## WORK TO COMPLETE
Exact copy, pictures excluded: reproduce every record below.

## DATA EXTRACT
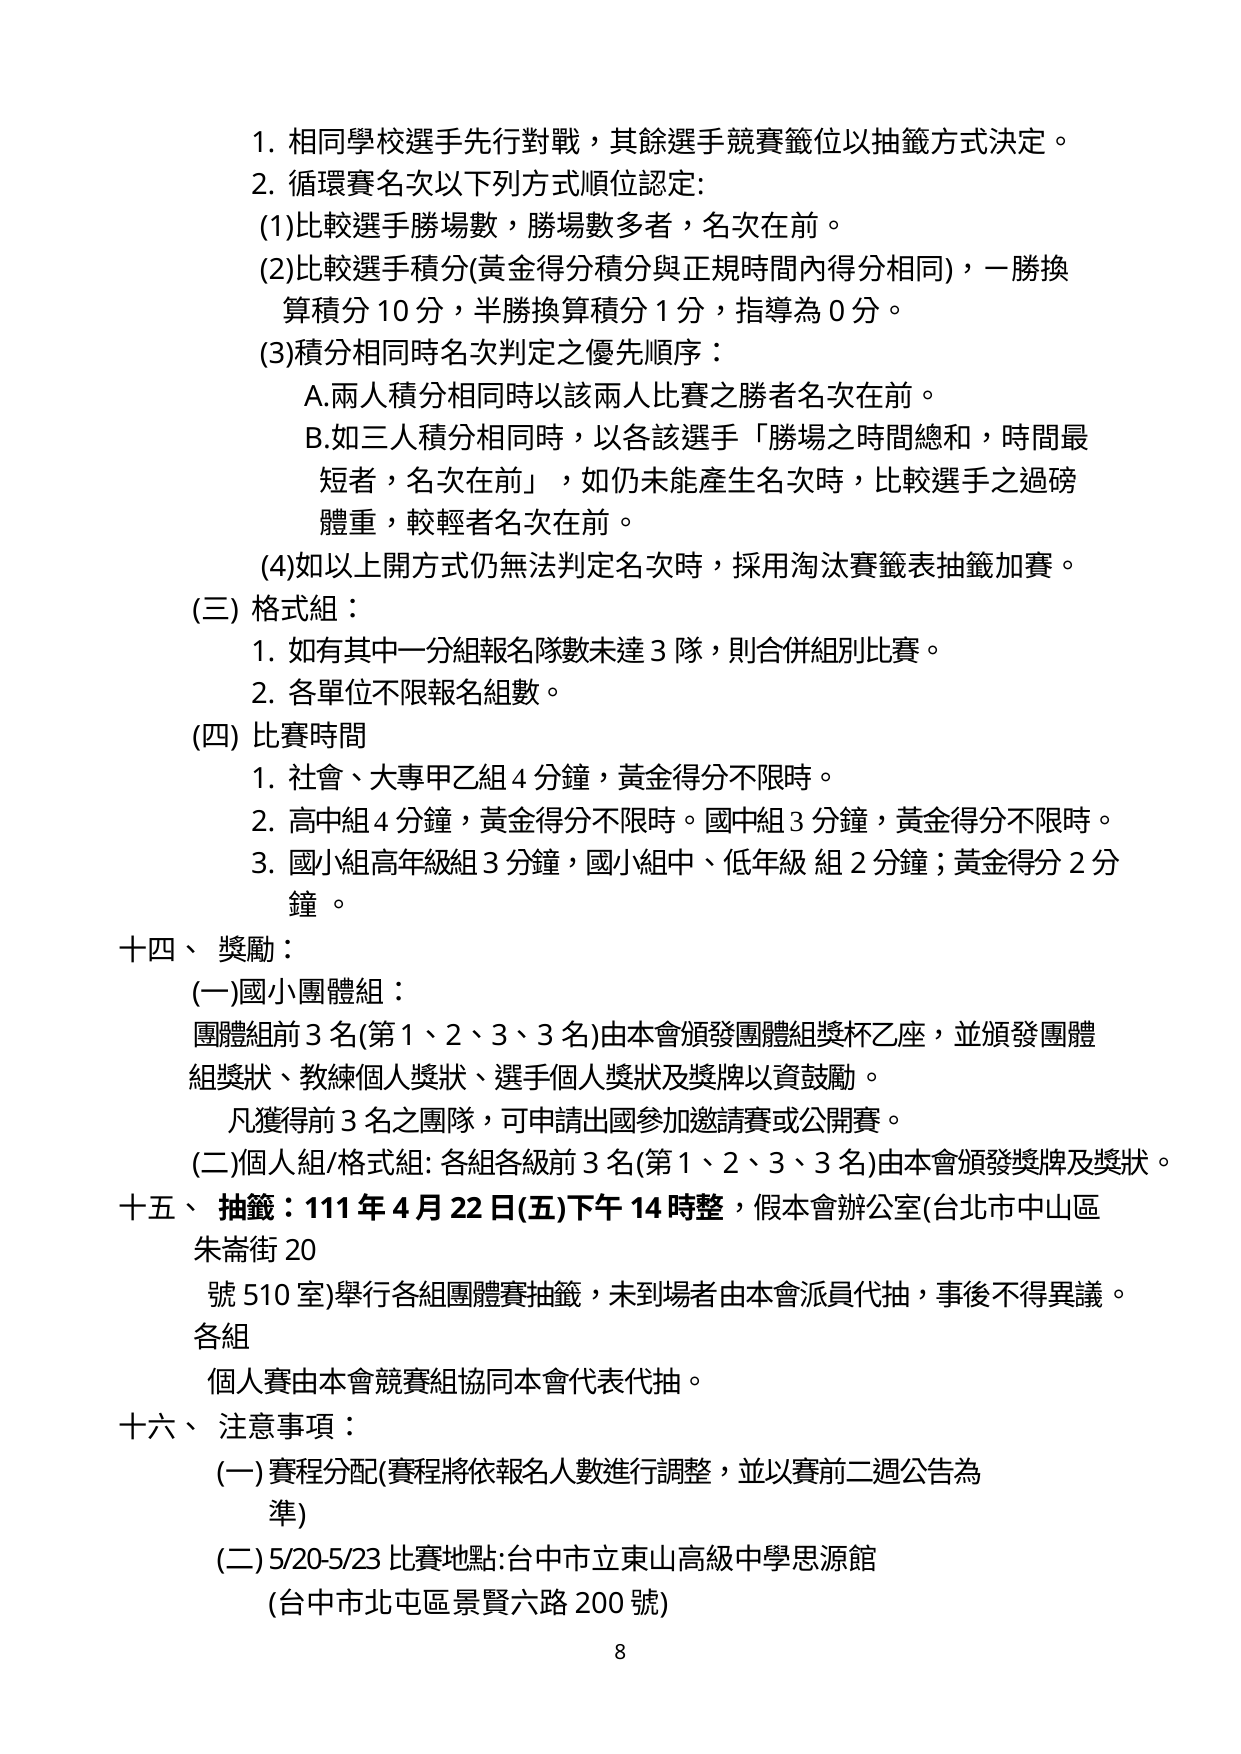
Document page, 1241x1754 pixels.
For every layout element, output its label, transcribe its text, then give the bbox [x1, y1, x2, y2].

text 體重，較輕者名次在前。 [164, 499, 1122, 542]
list 比賽時間 [192, 712, 1122, 755]
text (二)個人組/格式組: 各組各級前 3 名(第 1、2、3、3 名)由本會頒發獎牌及獎狀。 [192, 1140, 1151, 1182]
list 號510室)舉行各組團體賽抽籤，未到場者由本會派員代抽，事後不得異議。各組 [193, 1272, 1128, 1356]
list 相同學校選手先行對戰，其餘選手競賽籤位以抽籤方式決定。 [251, 118, 1122, 161]
list 賽程分配(賽程將依報名人數進行調整，並以賽前二週公告為準) [216, 1448, 1009, 1533]
list 國小組 高年級組 3分鐘，國小組中、低年級 組 2分鐘；黃金得分2分鐘 。 [251, 839, 1122, 924]
text 團體組前 3 名(第 1、2、3、3 名)由本會頒發團體組獎杯乙座，並頒發團體 [118, 1012, 1113, 1054]
text 凡獲得前 3 名之團隊，可申請出國參加邀請賽或公開賽。 [200, 1097, 1122, 1140]
list 高中組 4 分鐘，黃金得分不限時。國中組 3 分鐘，黃金得分不限時。 [251, 797, 1122, 839]
text B.如三人積分相同時，以各該選手「勝場之時間總和，時間最 [164, 415, 1122, 457]
text (1)比較選手勝場數，勝場數多者，名次在前。 [164, 203, 1122, 245]
list (台中市北屯區景賢六路200號) [268, 1580, 277, 1622]
list 如有其中一分組報名隊數未達 3 隊，則合併組別比賽。 [251, 628, 1122, 670]
list 抽籤：111年4月22日(五)下午14時整，假本會辦公室(台北市中山區朱崙街20 [118, 1184, 1128, 1269]
list 格式組： [192, 585, 1122, 628]
list 循環賽名次以下列方式順位認定: [251, 161, 1122, 203]
text (3)積分相同時名次判定之優先順序： [164, 330, 1122, 372]
text 算積分10分，半勝換算積分1分，指導為0分。 [164, 288, 1122, 330]
text (2)比較選手積分(黃金得分積分與正規時間內得分相同)，ㄧ勝換 [164, 245, 1122, 288]
list (台中市北屯區景賢六路200號) [659, 1580, 1202, 1622]
list 社會、大專甲乙組 4 分鐘，黃金得分不限時。 [251, 755, 1122, 797]
list 獎勵： [118, 927, 1009, 969]
text (一)國小團體組： [118, 969, 1122, 1011]
text A.兩人積分相同時以該兩人比賽之勝者名次在前。 [164, 372, 1122, 415]
text 短者，名次在前」，如仍未能產生名次時，比較選手之過磅 [164, 457, 1122, 499]
list 個人賽由本會競賽組協同本會代表代抽。 [193, 1359, 1128, 1401]
list 5/20-5/23比賽地點:台中市立東山高級中學思源館 [216, 1535, 1202, 1578]
list 各單位不限報名組數。 [251, 670, 1122, 712]
text 組獎狀、教練個人獎狀、選手個人獎狀及獎牌以資鼓勵。 [118, 1055, 1113, 1097]
list 注意事項： [118, 1403, 1009, 1446]
list (4)如以上開方式仍無法判定名次時，採用淘汰賽籤表抽籤加賽。 [245, 543, 1113, 585]
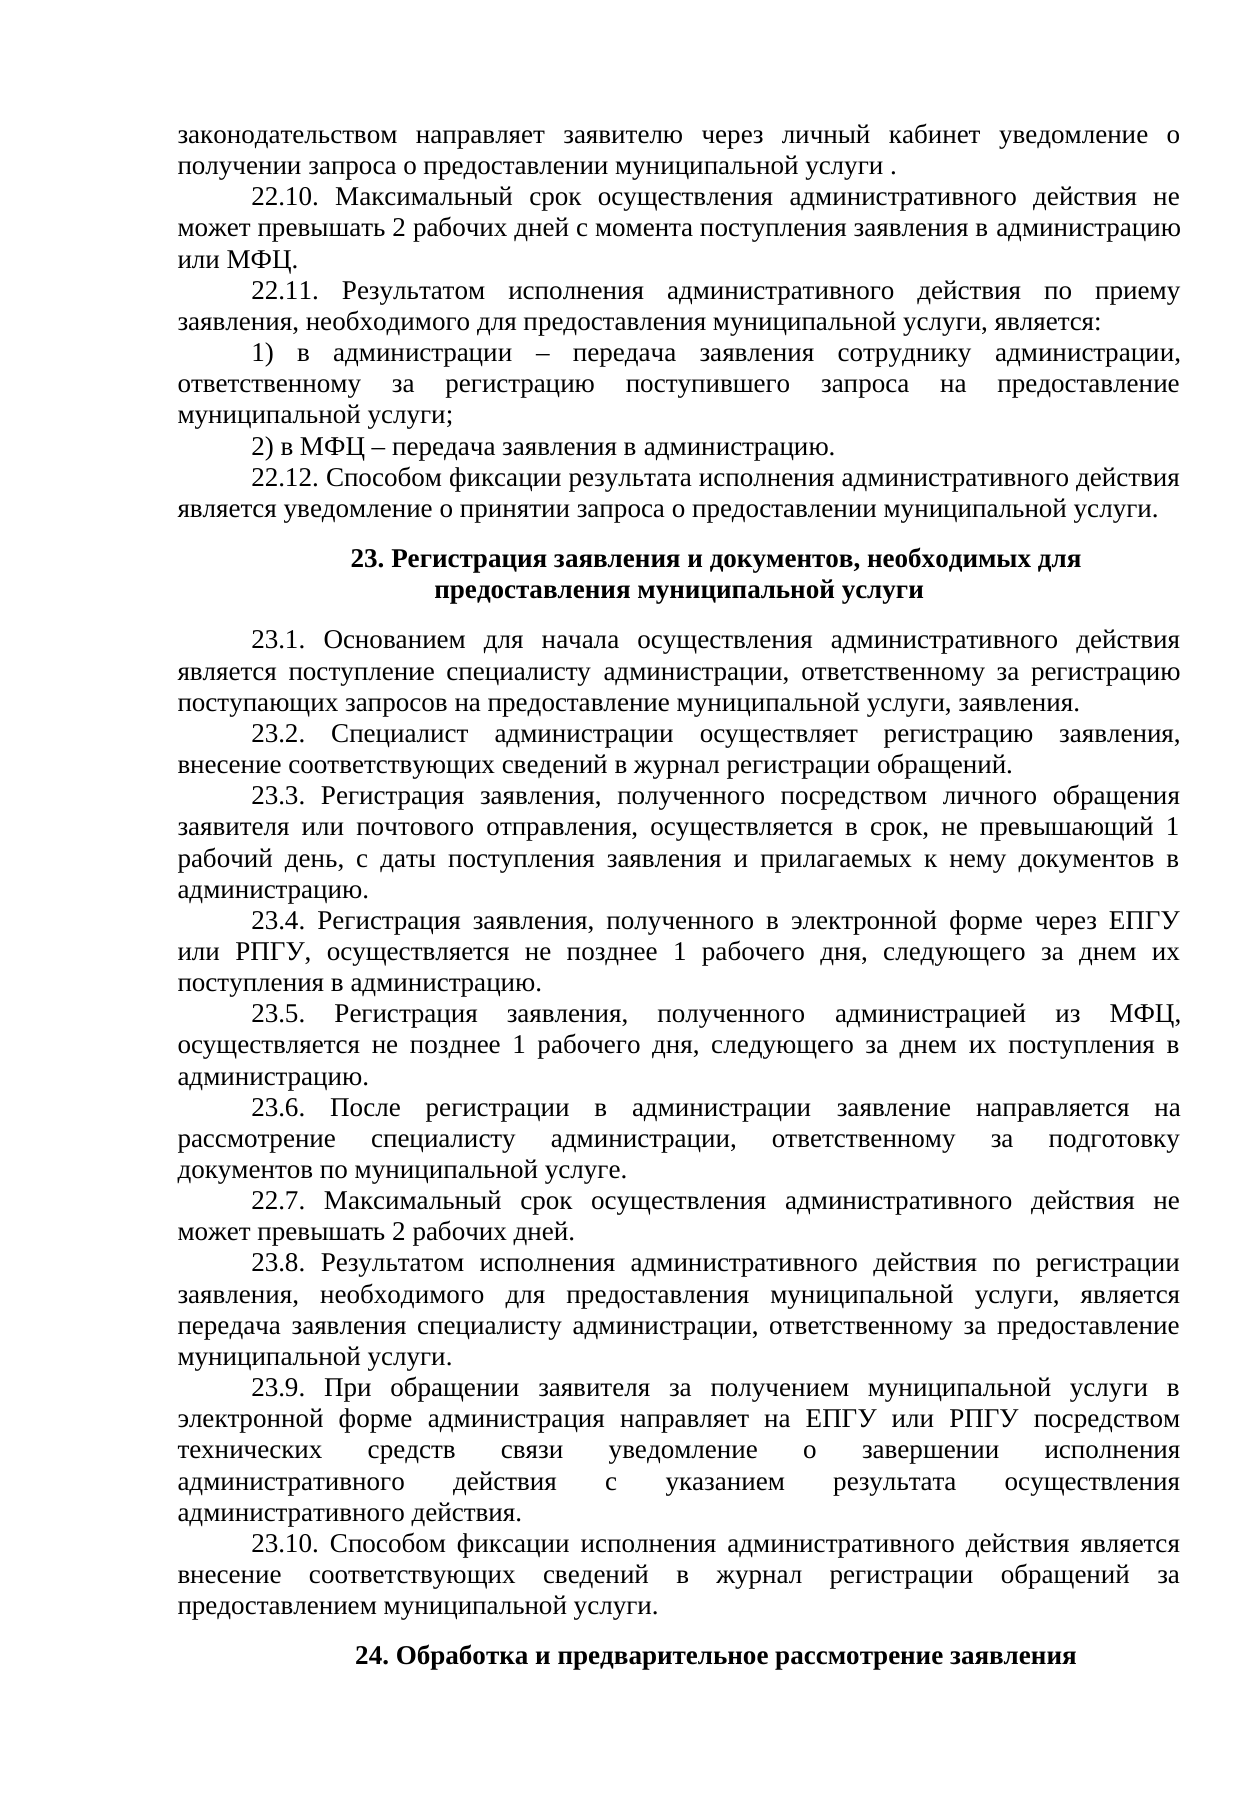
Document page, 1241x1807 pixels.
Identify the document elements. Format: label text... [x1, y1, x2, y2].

## RESULT FOR THIS EXERCISE
Document page, 1241x1754 pixels.
For every layout element, output its label, transcribe its text, then give the bbox [x1, y1, x2, y2].

text 體重，較輕者名次在前。 [164, 499, 1122, 542]
list 比賽時間 [192, 712, 1122, 755]
text (二)個人組/格式組: 各組各級前 3 名(第 1、2、3、3 名)由本會頒發獎牌及獎狀。 [192, 1140, 1151, 1182]
list 號510室)舉行各組團體賽抽籤，未到場者由本會派員代抽，事後不得異議。各組 [193, 1272, 1128, 1356]
list 相同學校選手先行對戰，其餘選手競賽籤位以抽籤方式決定。 [251, 118, 1122, 161]
list 賽程分配(賽程將依報名人數進行調整，並以賽前二週公告為準) [216, 1448, 1009, 1533]
list 國小組 高年級組 3分鐘，國小組中、低年級 組 2分鐘；黃金得分2分鐘 。 [251, 839, 1122, 924]
text 團體組前 3 名(第 1、2、3、3 名)由本會頒發團體組獎杯乙座，並頒發團體 [118, 1012, 1113, 1054]
text 凡獲得前 3 名之團隊，可申請出國參加邀請賽或公開賽。 [200, 1097, 1122, 1140]
list 高中組 4 分鐘，黃金得分不限時。國中組 3 分鐘，黃金得分不限時。 [251, 797, 1122, 839]
text B.如三人積分相同時，以各該選手「勝場之時間總和，時間最 [164, 415, 1122, 457]
text (1)比較選手勝場數，勝場數多者，名次在前。 [164, 203, 1122, 245]
list (台中市北屯區景賢六路200號) [268, 1580, 277, 1622]
list 如有其中一分組報名隊數未達 3 隊，則合併組別比賽。 [251, 628, 1122, 670]
list 抽籤：111年4月22日(五)下午14時整，假本會辦公室(台北市中山區朱崙街20 [118, 1184, 1128, 1269]
list 格式組： [192, 585, 1122, 628]
list 循環賽名次以下列方式順位認定: [251, 161, 1122, 203]
text (3)積分相同時名次判定之優先順序： [164, 330, 1122, 372]
text 算積分10分，半勝換算積分1分，指導為0分。 [164, 288, 1122, 330]
text (2)比較選手積分(黃金得分積分與正規時間內得分相同)，ㄧ勝換 [164, 245, 1122, 288]
list (台中市北屯區景賢六路200號) [659, 1580, 1202, 1622]
list 社會、大專甲乙組 4 分鐘，黃金得分不限時。 [251, 755, 1122, 797]
list 獎勵： [118, 927, 1009, 969]
text (一)國小團體組： [118, 969, 1122, 1011]
text A.兩人積分相同時以該兩人比賽之勝者名次在前。 [164, 372, 1122, 415]
text 短者，名次在前」，如仍未能產生名次時，比較選手之過磅 [164, 457, 1122, 499]
list 個人賽由本會競賽組協同本會代表代抽。 [193, 1359, 1128, 1401]
list 5/20-5/23比賽地點:台中市立東山高級中學思源館 [216, 1535, 1202, 1578]
list 各單位不限報名組數。 [251, 670, 1122, 712]
text 組獎狀、教練個人獎狀、選手個人獎狀及獎牌以資鼓勵。 [118, 1055, 1113, 1097]
list 注意事項： [118, 1403, 1009, 1446]
list (4)如以上開方式仍無法判定名次時，採用淘汰賽籤表抽籤加賽。 [245, 543, 1113, 585]
Document page, 1241x1807 pixels.
Identify the document elements. Format: label text... [x1, y1, x2, y2].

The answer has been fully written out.